The passing of his wife in 2003 prompted many powerful changes in Binkley’s life. He disbanded his Street Dogs band; made the decision to wind down his involvement in outside business interests; and began to spend more time on Orcas Island in Washington’s peaceful and picturesque San Juan Islands, where he built a second home. The island has been a retreat for Binkley for nearly 50 years. He also spent time there with his longtime musical collaborator and onetime band mate Steve Dudas, who plays guitars on the new album. Dudas is known for his songwriting collaboration with Ringo Starr and touring as a young guitar player with Chuck Berry. Another key longtime collaborator and onetime band mate featured on the new project is Mark Hart, well known for his many years with Crowded House and Supertramp.

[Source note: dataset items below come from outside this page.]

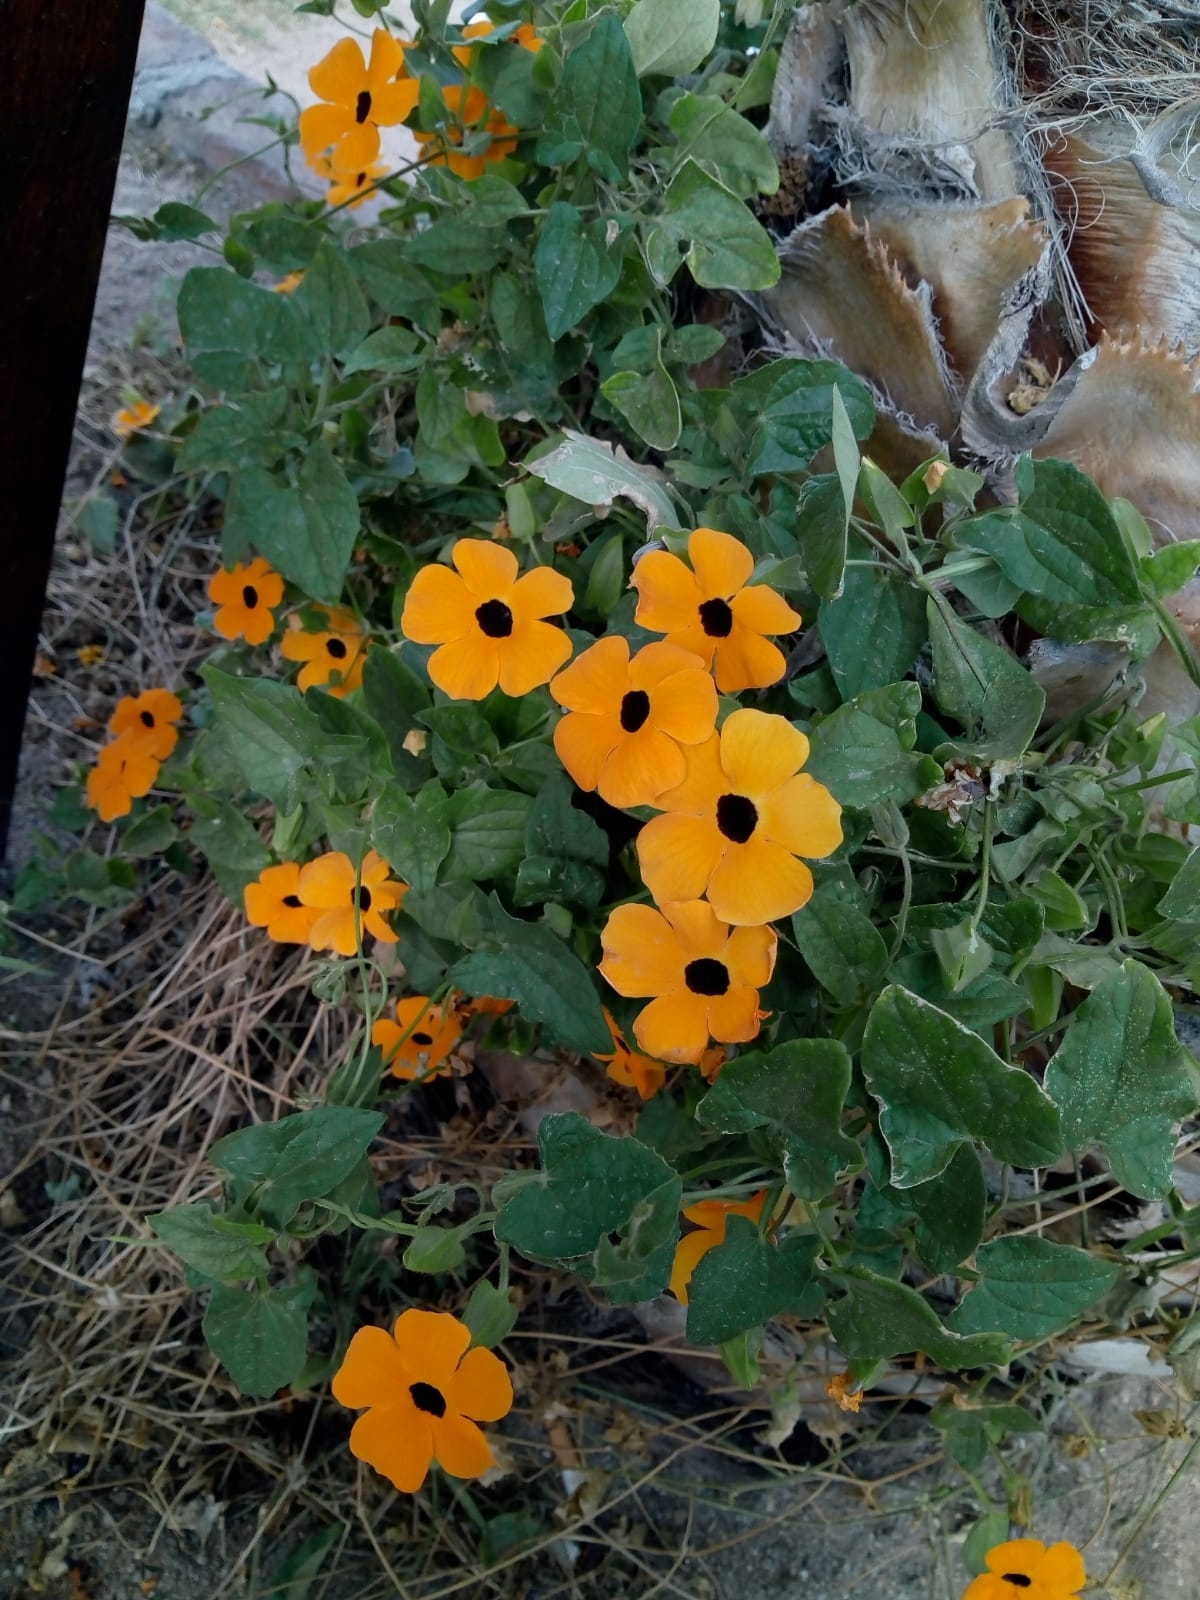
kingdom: Plantae
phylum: Tracheophyta
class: Magnoliopsida
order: Lamiales
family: Acanthaceae
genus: Thunbergia
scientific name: Thunbergia alata
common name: Blackeyed susan vine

Hart is part of the core band on Stardust Angels Ghosts, playing keyboards, organ, lap steel, pedal steel and slide guitars.
Looking back, one of the essential experiences that originally led Binkley into the craft of songwriting came in 1975, when he left his day job in finance to study at the Songwriting Workshop at the Guitar Study Center in New York City with Paul Simon’s brother Eddie and music industry veteran Barry Kornfeld. Barry became Binkley’s mentor, ribbing him at one point as “the singing banker.” In the early 80’s in LA, Binkley formed a band which included Dudas and Hart (and the late Doug Lunn who plays bass on “Slow Dance,” the fourth track on the new album) and recorded demos and played The Palomino Club in The Valley. His concurrent time in the steel and glass corporate world would ultimately lead to the fascinating duality he chronicled on Pin Stripe Brain. The collection gave him the opportunity to reflect, in song, upon his fears of the slow wasting away of youthful curiosity and creativity as we inevitably age and become locked into our respective careers, however remunerative.
“For many years, my musical life was about shattering the image of all ‘Pinstripe Brains’ as one-dimensional automatons. But since 2003, writing is more salve, a kind of self-medication, self-reflection, meditation even. Stardust Angels Ghosts, further reflects on, recognizes, and honors the redemptive power that is empathy and our innately human ability to let love in and heal us. It’s a plea for all of us in this complex universe to become more aware of our indivisibility even though we may think ourselves invisible, ghosts moving through an urban or desert landscape, and realize that we are all, in essence, stardust. As I start to sing ‘We Are Stardust,’ I quote from Walt Whitman’s poem, ‘Song of Myself’: ‘…from every atom belonging to me, as good belongs to you...’ and then repeat the refrain, ‘We’re all in this together’.”